Text under study:
◆ ◆ ◆
Activities for refugees at the JRS Refugee Community Centre Activities for refugees at the JRS Refugee Community Centre  

Ethiopia: JRS assisting and supporting Refugee Integration

With a population of over one million refugees and asylum seekers, Ethiopia is the second-largest refuge host country in Africa. The Jesuit Refugee Service (JRS) works to support refugees by offering various programs and services that promote integration.

Christian Kombe, SJ – Addis Ababa

JRS works with people forced to flee their homelands and the challenges that entails. Refugee testimonies illustrate the daily hardships and successes achieved through JRS support.

The just-ended 2024 World Refugee Day emphasised inclusion and solidarity with refugees, highlighting the importance of reaching out to those forced to flee their countries. The Jesuit Refugee Service (JRS) team in Ethiopia has various services and initiatives. Apart from basic needs, refugees need help integrating into the host community.
◆ ◆ ◆
Exercise data:
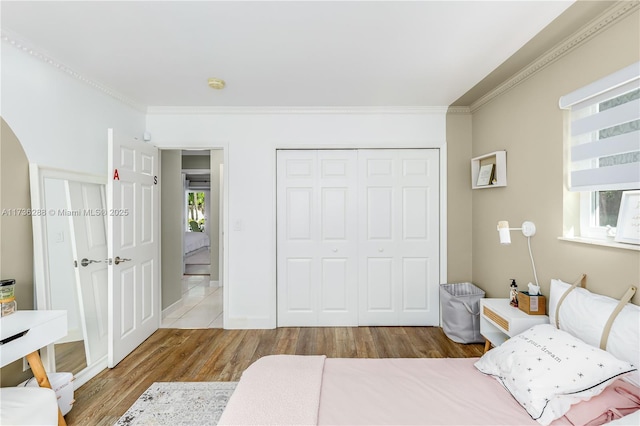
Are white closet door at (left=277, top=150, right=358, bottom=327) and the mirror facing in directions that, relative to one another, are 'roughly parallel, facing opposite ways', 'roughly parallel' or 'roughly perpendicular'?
roughly perpendicular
◆ ◆ ◆
Check your understanding:
1. In the article on refugee integration in Ethiopia, where does Ethiopia rank among host countries in Africa?
2. Please carry on writing the article on refugee integration in Ethiopia, picking up after its final sentence.

Answers for each item:
1. It is the second-largest refugee host country in Africa.

2.
The situation of refugees in Ethiopia

“Currently, Ethiopia hosts more than one million refugees from different nationalities and countries, mainly neighbouring African countries,” explains Solomon Bizualem Brhane, Country Director of JRS Ethiopia.

According to figures provided by the UNHCR for May 2024, there are  1 043 667 refugees and 8,251 asylum seekers in the country. Most of these are from South Sudan, Somalia, Eritrea, and Sudan. They have fled ongoing conflicts in their countries of origin. However, Ethiopia also hosts, in smaller numbers, people from Kenya, Yemen, the Democratic Republic of Congo, and even Syria -making it the second-largest host country for refugees in Africa after Uganda.

The Jesuit Refugee Service in Addis Ababa, Ethiopia.
The Jesuit Refugee Service in Addis Ababa, Ethiopia.

Fleeing war and armed conflict

While various forms of natural disasters and untenable environmental conditions, such as oppressive political regimes, force people to leave their countries, war and armed conflict remain the main reasons driving people to seek refuge elsewhere. “I came to Ethiopia in 2005 because of the war,” says Florida Macumo, a Burundian refugee benefiting from JRS programmes targeting urban refugees in Addis Ababa. The same reasons pushed Kwan Akol to leave South Sudan in 2001 when the country was still united with neighbouring Sudan.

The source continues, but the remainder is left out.